Monday, January 25, 2010

Activity Level and Decomposition

One of the powerful benefits of a process diagram is in its ease of use. There will generally be some set of bubbles or boxes that represent an activity, connect by arrows the show the flow of information and material. Most stakeholders can read such a diagram and quickly grasp the message it conveys.

But most organizational problems are wider ranging and impact an organization both in breadth and depth. There is more to them than can fit on a single activity diagram. So how do we deal with this complexity of volume? Process modeling give us a useful approach: decomposition, the breaking down of one activity into many component activities.

When we decompose a process or activity, we break it down into sub-processes or procedural steps. We do this to reduce complexity of presentation.

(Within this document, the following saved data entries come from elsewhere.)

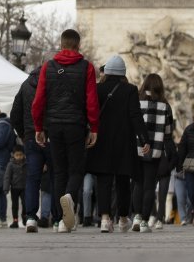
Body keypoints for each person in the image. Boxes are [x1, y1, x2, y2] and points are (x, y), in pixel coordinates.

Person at [32, 29, 100, 234]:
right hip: (76, 125)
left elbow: (38, 101)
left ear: (61, 45)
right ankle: (70, 198)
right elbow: (91, 101)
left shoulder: (48, 67)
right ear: (78, 46)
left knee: (59, 171)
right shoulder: (86, 68)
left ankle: (62, 221)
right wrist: (94, 127)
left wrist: (38, 127)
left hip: (53, 125)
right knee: (77, 169)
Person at [86, 55, 150, 233]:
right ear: (123, 73)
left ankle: (105, 219)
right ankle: (122, 218)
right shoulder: (130, 90)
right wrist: (145, 139)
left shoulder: (97, 89)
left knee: (104, 181)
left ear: (106, 72)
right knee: (123, 181)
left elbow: (89, 114)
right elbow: (135, 116)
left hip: (101, 141)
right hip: (124, 142)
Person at [10, 65, 60, 233]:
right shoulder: (54, 83)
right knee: (55, 176)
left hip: (31, 136)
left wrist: (24, 134)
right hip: (52, 135)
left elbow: (15, 113)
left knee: (32, 178)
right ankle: (56, 218)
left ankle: (30, 217)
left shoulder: (25, 85)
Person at [131, 73, 175, 232]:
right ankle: (143, 221)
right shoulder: (165, 105)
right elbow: (169, 132)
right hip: (155, 150)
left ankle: (136, 217)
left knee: (138, 184)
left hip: (137, 148)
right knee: (149, 186)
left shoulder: (136, 101)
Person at [4, 145, 28, 228]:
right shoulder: (10, 165)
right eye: (17, 155)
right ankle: (15, 220)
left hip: (24, 188)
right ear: (13, 155)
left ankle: (25, 217)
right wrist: (6, 188)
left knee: (25, 204)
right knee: (15, 205)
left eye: (20, 155)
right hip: (14, 188)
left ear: (24, 155)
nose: (19, 157)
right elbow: (7, 177)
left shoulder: (27, 163)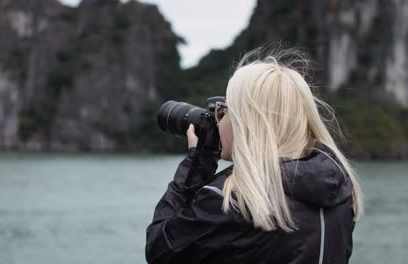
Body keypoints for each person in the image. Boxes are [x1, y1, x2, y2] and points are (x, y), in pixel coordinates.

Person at [145, 47, 364, 264]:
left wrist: (195, 167)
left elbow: (160, 250)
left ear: (246, 121)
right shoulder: (340, 191)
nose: (217, 120)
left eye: (223, 111)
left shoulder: (234, 201)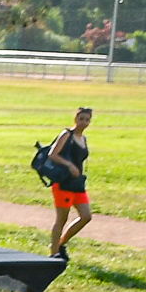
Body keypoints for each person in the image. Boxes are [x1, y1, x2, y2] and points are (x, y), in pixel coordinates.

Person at [47, 105, 95, 260]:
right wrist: (69, 165)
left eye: (87, 120)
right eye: (81, 119)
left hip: (77, 184)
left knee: (86, 216)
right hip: (63, 183)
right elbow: (52, 154)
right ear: (76, 118)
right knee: (61, 219)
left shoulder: (84, 139)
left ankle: (60, 243)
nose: (84, 122)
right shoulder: (67, 134)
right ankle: (54, 253)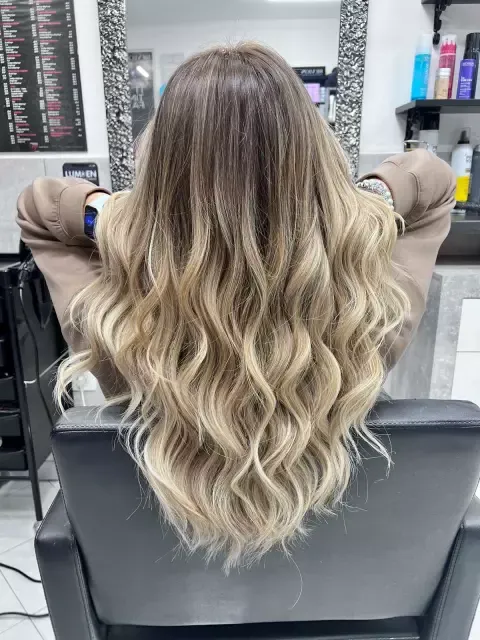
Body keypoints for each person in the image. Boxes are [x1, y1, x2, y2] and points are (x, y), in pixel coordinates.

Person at [17, 43, 455, 569]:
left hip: (164, 580)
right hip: (335, 579)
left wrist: (111, 216)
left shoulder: (117, 329)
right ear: (316, 154)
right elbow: (431, 179)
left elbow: (39, 204)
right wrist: (365, 202)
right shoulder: (369, 320)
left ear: (160, 166)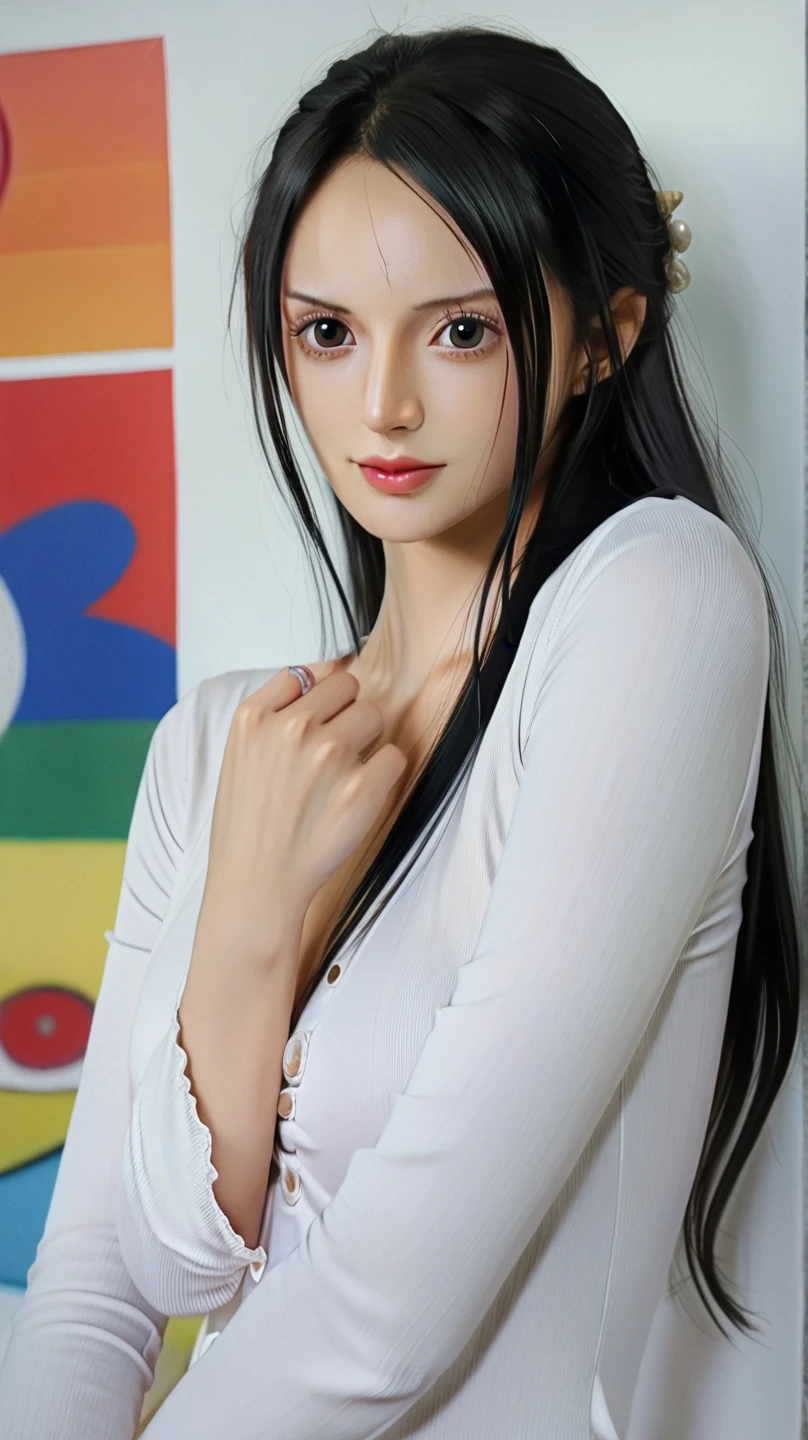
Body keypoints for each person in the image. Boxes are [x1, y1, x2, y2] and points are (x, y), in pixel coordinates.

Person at [0, 22, 802, 1440]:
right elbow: (113, 1285)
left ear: (603, 337)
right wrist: (249, 924)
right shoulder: (216, 751)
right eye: (326, 332)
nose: (381, 403)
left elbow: (393, 1311)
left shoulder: (656, 604)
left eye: (464, 329)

We then will have multiple diagrams that present information, logically arranged and structured so that the relationship amongst the diagrams is clear.

So far so good, as most analysts will have no difficulty with these ideas. The toughest challenges come in two different areas: understanding atomic activities and selecting a decomposition strategy.

Lets discuss decomposition strategies first. The best way to break down a big activity into smaller ones is to understand actors and activity streams. Typically an organization process is in place to bring about some result: student registration, new member enrollment, changing employment status, producing a detail component, and others. When the material or information is acted upon a different person or machine, then there likely is an excellent spot to separate component activities. In a machine shop this might occur when an unfinished detail part must be move from, say, a machine that cuts to one that drills holes. In a hospital, this might occur when an ER triage specialist assigns a patient over to a surgeon. In both cases actors change during the course of an activity stream; for the former example, the activity might be called "produce detail part", the latter might be "treat emergency patient".

There are numerous other approaches to decomposition. At higher levels it might make sense to decompose by geography, i.e., where something happens. Or it may be by organizational function, as in accounting versus finance versus marketing. Or it may be structural, as in holding company and its subsidiaries. The analyst will likely find it useful to keep an idea of size and level of a complete enterprise activity model will look like, while beginning to create the process model.

Activity atomicity is the idea of knowing when to stop decomposing. I find it useful to think of elemental or atomic activities as being those that are irreducible in the sense that a stable product or deliverable could be passed along as a meaningful unit. For instance, in the detail shop example above, using a single machine might be thought of as atomic. And in the ER example, completing admission, triage and initial treatment might be three different atomic activities. Naturally it is possible to decompose further, but it is not useful in generally describing the activity. Further decomposition might well be said to be about "how" no longer "what". For this the best approach might be procedure steps, also know as use cases.

When I review elemental activities, I often use an analogy form chemistry: elemental processes are like molecules while a procedure step is more like an atom.